Corporations are scaling sustainability at pace. The Redmond tech campus redevelopment demonstrates how net zero carbon buildings and eco-design for buildings can underpin business resilience through intelligent water reuse, energy-efficient buildings and circular construction strategies. In housing, mixed-income models in cities such as San Diego and New York are proving that sustainable construction can deliver both affordability and compliance with stricter embodied carbon and lifecycle assessment standards when capital and permitting align.

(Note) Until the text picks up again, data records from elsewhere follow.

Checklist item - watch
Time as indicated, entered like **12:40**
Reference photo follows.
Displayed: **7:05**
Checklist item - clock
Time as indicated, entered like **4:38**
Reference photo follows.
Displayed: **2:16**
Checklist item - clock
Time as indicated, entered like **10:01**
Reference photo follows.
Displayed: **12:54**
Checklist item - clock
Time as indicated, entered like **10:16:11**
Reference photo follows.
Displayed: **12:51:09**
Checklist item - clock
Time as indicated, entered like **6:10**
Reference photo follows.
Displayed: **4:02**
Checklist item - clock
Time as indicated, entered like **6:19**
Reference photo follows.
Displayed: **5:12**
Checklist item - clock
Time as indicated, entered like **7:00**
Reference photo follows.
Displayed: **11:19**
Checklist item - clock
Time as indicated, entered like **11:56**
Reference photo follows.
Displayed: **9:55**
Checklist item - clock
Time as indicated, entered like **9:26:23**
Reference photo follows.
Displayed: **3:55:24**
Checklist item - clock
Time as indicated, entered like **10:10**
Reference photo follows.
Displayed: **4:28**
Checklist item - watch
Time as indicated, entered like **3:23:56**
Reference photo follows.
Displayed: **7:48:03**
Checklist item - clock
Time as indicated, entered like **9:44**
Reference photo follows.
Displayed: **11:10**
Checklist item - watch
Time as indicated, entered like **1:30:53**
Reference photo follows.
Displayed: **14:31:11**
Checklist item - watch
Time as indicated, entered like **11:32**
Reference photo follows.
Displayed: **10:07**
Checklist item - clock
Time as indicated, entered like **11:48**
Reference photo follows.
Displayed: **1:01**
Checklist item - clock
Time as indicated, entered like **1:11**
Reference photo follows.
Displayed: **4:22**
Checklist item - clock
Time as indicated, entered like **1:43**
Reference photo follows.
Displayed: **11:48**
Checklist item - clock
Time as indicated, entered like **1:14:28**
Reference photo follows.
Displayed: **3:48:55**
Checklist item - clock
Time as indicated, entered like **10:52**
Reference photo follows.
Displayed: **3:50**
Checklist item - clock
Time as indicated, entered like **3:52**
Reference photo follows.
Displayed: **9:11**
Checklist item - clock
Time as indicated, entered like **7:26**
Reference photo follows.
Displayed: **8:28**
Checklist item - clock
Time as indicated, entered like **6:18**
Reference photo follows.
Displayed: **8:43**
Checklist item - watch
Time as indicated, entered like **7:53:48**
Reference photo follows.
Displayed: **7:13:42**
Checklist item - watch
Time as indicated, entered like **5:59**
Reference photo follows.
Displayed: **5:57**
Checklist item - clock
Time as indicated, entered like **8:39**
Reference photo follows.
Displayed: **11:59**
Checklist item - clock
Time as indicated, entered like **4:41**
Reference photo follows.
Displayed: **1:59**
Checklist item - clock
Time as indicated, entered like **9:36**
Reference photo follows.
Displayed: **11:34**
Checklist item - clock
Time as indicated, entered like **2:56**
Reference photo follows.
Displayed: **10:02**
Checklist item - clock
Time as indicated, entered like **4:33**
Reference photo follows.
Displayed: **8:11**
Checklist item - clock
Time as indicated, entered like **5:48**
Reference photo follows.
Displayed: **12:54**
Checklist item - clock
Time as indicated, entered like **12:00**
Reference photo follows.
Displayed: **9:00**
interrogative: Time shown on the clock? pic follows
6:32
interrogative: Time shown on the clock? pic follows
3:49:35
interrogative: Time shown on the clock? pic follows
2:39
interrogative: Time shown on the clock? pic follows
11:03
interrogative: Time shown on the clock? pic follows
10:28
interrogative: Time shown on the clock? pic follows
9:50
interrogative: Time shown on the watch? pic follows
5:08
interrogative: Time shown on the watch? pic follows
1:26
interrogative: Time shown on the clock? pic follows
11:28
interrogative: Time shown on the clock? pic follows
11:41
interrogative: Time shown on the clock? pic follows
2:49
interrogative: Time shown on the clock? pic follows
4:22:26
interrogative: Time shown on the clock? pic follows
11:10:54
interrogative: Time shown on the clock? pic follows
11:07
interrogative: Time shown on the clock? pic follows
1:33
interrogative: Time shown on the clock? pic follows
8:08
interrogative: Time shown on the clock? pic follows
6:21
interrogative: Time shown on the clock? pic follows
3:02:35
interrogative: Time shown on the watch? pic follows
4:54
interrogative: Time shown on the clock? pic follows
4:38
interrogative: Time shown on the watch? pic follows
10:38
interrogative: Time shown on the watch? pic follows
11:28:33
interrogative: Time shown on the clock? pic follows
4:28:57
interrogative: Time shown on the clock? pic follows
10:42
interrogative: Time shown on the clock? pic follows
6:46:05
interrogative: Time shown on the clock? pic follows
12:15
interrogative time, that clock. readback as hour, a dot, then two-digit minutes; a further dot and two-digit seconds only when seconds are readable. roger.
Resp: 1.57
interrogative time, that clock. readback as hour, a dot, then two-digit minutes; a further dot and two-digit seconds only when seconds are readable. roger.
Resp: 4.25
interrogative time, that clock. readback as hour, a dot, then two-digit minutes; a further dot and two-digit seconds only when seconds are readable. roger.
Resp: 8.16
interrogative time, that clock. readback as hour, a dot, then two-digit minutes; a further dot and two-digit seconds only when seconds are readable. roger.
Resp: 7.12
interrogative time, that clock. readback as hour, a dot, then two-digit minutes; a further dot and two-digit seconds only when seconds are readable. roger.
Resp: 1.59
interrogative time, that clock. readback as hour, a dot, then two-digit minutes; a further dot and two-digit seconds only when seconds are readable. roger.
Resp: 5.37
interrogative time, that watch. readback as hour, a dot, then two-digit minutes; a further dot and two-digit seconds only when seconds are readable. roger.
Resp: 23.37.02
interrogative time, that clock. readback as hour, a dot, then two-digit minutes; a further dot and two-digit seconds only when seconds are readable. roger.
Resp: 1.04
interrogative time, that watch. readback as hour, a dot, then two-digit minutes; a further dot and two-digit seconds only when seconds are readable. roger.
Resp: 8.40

Policy inconsistency threatens this momentum. Fragmented energy-transition frameworks and material certification regimes make it difficult to benchmark building lifecycle performance or achieve consistent carbon footprint reduction across markets. Unified regulation and robust environmental product declarations (EPDs) would enable supply chains to invest confidently in low embodied carbon materials and renewable building materials, reinforcing the circular economy in construction.
The industry’s leading edge is now characterised by whole life carbon accountability, life cycle cost optimisation and sustainable material specification. Designing for risk, climate and local ecology while embedding BREEAM and BREEAM v7 principles ensures that green construction moves beyond aspiration into measurable performance. The emerging model of low carbon building and carbon neutral construction signals genuine progress toward decarbonising the built environment and achieving net zero whole life carbon across sectors.